Questionado sobre o impacto do PRR e do Portugal 2030 no acesso das empresas - sobretudo das PME - ao ecossistema de inovação, José Vale afirmou que "estão a transformar o caminho da inovação de uma forma muito intensa" e explicou que as próprias empresas, enquanto agentes de inovação, "batem de frente com o mercado" e precisam de se apoiar num esforço colaborativo que una instrumentos, centros de saber e a academia, para ultrapassar barreiras existentes. José Vale destacou que "uma das críticas dos indicadores europeus é justamente a integração da inovação ao nível da PME" e ressaltou a importância de "dar as mãos em conjunto", enfatizando que ainda falta construir uma ponte entre o tecido empresarial tradicional e o universo das startups e do empreendedorismo.
Empreendedores são heróis
O relatório do Draghi recomenda que as empresas recorram mais ao mercado de capitais do que à banca tradicional. Helena Taveira corrobora plenamente esta opinião. "A banca tradicional é credora. Nós não somos credores, somos parceiros", disse. A especialista explicou que, na sua unidade de negócio, são responsáveis por 70 investimentos, cada um de apenas 100 mil euros - um montante que, para ela, torna os empreendedores "heróis", dado que "fazer qualquer coisa durante 18 ou 24 meses com 100 mil euros só pode ser, de facto, um grande desafio e uma aventura." Helena Taveira enfatizou ainda que o papel do investidor vai muito além do aporte financeiro, caracterizando-se como "smart money", ou seja, um apoio constante na gestão e na estratégia, que reforça as autonomias financeiras das empresas, facilitando a captação de novas rondas de capital e a abertura de portas para oportunidades comerciais.
CEO do FI Group
Na perspetiva de Paulo Reis, a experiência prática revela que determinados setores da economia nacional estão a demonstrar significativa maturidade no campo da inovação. Embora considerasse a pergunta "um pouco injusta" - pois diversos setores têm mostrado avanços -, Paulo Reis enfatizou que a indústria transformadora, as tecnologias de informação e, especialmente, a área da saúde (muito ligada à digitalização e à biotecnologia) são exemplos relevantes. O CEO do FI Group descreveu, por exemplo, a participação em testbeds - considerados um case study a nível europeu, oriundos do financiamento via Next Gen e adaptados para o PRR - que têm permitido a integração de PME no ecossistema das grandes empresas. Segundo Paulo, "as grandes empresas, ao trazerem as PME para dentro do seu ecossistema, estão a dar-lhes a oportunidade de desenvolver produtos e serviços que, de outra forma, não iriam conseguir", criando uma cadeia de valor robusta tanto para os players já estabelecidos quanto para as novas empresas que se desenvolvem.

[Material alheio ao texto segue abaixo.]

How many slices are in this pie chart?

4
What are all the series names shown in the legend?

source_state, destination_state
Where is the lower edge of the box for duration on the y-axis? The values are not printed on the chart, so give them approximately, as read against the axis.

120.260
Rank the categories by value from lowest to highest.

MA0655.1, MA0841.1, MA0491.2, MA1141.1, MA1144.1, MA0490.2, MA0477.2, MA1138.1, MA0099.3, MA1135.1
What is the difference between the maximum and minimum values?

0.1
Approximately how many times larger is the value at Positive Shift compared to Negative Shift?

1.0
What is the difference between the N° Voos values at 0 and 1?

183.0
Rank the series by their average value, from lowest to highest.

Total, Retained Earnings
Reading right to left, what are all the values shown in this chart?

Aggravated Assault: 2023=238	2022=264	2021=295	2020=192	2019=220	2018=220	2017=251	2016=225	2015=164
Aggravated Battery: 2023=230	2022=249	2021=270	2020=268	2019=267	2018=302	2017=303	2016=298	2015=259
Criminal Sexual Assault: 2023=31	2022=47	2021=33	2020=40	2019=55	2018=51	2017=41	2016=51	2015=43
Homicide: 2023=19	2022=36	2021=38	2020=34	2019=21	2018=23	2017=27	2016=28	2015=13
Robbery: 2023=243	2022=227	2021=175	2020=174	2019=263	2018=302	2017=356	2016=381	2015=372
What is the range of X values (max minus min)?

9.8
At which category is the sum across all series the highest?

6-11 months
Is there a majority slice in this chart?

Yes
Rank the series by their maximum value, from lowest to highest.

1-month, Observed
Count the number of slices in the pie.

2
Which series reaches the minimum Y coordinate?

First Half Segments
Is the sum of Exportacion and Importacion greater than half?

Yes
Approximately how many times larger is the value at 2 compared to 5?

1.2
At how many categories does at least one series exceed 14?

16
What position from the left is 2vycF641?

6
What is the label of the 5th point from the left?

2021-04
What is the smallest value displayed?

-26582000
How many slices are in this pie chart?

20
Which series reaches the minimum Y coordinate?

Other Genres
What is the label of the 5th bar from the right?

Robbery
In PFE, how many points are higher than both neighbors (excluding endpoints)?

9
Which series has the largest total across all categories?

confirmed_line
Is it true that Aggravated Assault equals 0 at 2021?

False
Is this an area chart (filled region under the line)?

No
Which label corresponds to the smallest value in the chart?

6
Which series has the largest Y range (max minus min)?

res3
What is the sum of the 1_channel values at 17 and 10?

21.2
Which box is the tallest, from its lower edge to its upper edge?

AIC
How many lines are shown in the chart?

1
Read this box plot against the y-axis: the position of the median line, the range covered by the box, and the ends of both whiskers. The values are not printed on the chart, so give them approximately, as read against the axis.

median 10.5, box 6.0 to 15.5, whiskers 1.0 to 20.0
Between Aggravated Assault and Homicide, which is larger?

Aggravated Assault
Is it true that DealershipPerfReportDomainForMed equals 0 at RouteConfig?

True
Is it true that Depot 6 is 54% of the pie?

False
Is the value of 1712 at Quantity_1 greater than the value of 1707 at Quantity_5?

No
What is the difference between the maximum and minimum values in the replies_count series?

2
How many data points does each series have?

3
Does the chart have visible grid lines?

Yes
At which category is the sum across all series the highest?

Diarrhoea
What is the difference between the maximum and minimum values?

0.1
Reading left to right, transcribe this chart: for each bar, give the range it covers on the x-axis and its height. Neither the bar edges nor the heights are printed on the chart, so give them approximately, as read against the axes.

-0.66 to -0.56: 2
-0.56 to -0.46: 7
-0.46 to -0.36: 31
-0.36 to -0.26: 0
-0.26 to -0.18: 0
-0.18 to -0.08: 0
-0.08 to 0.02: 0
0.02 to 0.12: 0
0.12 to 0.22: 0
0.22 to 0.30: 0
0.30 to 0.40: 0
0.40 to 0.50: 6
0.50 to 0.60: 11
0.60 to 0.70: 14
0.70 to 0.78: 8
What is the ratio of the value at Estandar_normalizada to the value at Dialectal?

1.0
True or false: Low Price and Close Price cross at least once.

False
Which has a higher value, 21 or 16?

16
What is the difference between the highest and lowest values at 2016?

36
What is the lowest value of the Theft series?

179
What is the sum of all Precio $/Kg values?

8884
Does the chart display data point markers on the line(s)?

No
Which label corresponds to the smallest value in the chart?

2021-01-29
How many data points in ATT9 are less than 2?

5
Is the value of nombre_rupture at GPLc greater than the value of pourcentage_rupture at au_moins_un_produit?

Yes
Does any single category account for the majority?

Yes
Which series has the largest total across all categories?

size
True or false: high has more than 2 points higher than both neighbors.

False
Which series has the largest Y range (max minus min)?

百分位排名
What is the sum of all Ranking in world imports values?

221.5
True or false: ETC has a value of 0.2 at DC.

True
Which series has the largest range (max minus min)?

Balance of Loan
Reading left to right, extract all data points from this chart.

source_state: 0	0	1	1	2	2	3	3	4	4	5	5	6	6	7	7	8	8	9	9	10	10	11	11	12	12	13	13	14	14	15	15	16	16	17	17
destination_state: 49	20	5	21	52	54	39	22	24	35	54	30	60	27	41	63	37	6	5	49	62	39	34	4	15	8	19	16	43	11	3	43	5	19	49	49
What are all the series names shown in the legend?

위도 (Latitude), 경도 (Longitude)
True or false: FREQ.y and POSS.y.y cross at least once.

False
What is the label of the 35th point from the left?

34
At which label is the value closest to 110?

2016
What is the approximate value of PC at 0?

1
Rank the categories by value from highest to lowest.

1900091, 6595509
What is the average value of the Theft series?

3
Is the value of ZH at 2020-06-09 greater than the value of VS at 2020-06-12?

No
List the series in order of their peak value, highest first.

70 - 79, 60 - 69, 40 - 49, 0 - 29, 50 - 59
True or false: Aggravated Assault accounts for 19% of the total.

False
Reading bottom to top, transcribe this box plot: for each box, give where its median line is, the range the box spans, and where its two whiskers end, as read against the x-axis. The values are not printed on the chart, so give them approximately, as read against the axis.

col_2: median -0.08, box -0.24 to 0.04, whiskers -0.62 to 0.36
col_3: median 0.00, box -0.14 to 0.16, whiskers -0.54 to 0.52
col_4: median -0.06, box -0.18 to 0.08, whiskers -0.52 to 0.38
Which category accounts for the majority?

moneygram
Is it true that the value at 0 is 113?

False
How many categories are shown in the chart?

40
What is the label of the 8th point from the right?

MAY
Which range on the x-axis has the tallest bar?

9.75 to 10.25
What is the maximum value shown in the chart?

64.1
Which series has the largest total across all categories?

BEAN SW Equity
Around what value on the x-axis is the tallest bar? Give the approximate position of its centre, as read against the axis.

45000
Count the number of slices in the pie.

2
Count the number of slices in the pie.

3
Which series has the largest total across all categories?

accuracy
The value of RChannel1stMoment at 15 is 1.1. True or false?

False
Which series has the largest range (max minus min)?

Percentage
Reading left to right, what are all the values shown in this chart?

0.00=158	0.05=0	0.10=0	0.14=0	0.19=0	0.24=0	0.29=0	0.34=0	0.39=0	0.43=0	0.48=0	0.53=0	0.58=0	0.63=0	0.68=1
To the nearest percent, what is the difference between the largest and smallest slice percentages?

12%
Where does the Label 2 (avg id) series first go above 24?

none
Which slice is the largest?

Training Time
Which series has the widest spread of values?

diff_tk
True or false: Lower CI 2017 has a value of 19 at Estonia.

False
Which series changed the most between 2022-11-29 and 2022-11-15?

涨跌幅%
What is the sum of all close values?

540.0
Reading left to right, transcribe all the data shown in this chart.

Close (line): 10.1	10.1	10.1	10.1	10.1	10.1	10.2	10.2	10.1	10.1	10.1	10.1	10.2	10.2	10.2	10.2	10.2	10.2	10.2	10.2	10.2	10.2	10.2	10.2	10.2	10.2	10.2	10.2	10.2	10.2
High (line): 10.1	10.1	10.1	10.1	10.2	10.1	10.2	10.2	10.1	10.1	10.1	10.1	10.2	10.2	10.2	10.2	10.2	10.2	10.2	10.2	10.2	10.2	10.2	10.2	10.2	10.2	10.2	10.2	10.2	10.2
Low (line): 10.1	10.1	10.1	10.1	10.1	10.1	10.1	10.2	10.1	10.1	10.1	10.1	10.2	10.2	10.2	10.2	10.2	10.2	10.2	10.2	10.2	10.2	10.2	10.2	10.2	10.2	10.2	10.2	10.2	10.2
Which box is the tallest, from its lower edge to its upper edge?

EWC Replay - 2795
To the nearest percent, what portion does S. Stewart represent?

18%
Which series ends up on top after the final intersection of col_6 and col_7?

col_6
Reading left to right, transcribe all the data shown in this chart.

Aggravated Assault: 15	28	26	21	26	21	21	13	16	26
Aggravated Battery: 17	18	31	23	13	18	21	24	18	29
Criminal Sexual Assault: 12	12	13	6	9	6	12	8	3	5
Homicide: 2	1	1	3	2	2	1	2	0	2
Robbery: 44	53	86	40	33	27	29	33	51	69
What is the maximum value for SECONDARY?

SIFIDE necessitava outra ronda
Helena Taveira destacou que o SIFIDE, embora seja um instrumento eficaz de apoio fiscal, impõe exigências rigorosas - como EBITDA positivo, vendas robustas e tração internacional - que muitas startups emergentes ainda não conseguem cumprir. Essa rigidez, segundo a responsável, limita o acesso das novas iniciativas a esse tipo de investimento, deixando de aproveitar oportunidades que, embora promissoras, não atendem completamente a esses critérios.